Ausstieg Großbritanniens aus der EU: May verschiebt Brexit-Abstimmung

Bei der Abstimmung über das Brexit-Abkommen wurde eine Niederlage der Regierung immer wahrscheinlicher. Nun hat May sie verschoben.

Großbritanniens Premierministerin Theresa May spricht im Parlament

Will den Deal noch nachverhandeln: die britische Premierministerin Theresa May Foto: reuters

Angesichts einer drohenden Niederlage hat die britische Premierministerin Theresa May am Montag Nachmittag die Notbremse gezogen und die für Dienstag angesetzte Abstimmung im Unterhaus über das ausgehandelte Abkommen über den EU-Austritt Großbritanniens auf unbestimmte Zeit verschoben.

Es geht um den Brexit-Vertragsentwurf, den alle EU-Mitglieder am 25. November gebilligt hatten.
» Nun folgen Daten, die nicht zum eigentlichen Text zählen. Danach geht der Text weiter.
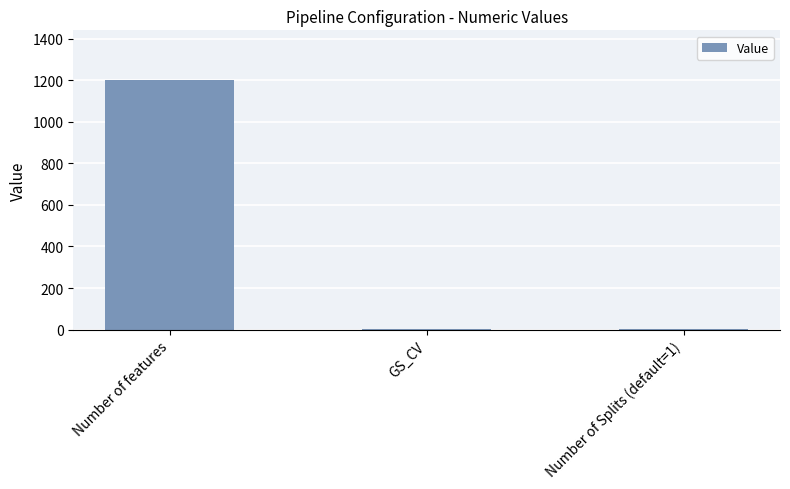

Which label corresponds to the largest value in the chart?

Number of features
Er tritt erst in Kraft, wenn das britische Parlament ihn ratifiziert. Seit knapp einer Woche reden sich die Parlamentarier darüber die Köpfe heiß.

Mit jedem Tag zeichnete sich klarer ab: Im Unterhaus hatte der „Deal“ keine Chance. Die regierenden Konservativen halten nur 316 der 650 Sitze; rund 100 wollen mit Nein stimmen, ebenso alle anderen Parteien.
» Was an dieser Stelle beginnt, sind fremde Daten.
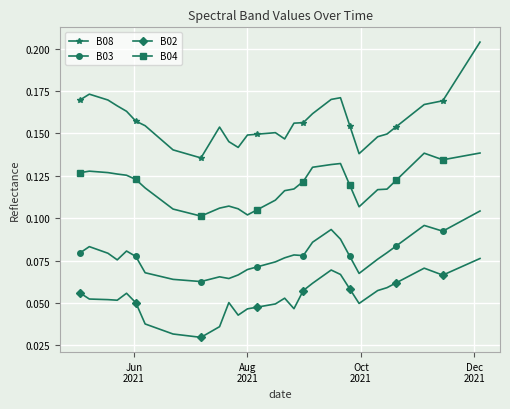

Which series has the widest spread of values?

B08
Am Montag Vormittag engte die EU-Kommission Mays Spielraum weiter ein: Sie bekräftigte, es werde keine Nachverhandlungen geben. Die hatte die britische Regierung jüngst noch als Option ins Spiel gebracht. May kündigte am Nachmittag trotzdem an, erneut zu Gesprächen nach Brüssel zu reisen.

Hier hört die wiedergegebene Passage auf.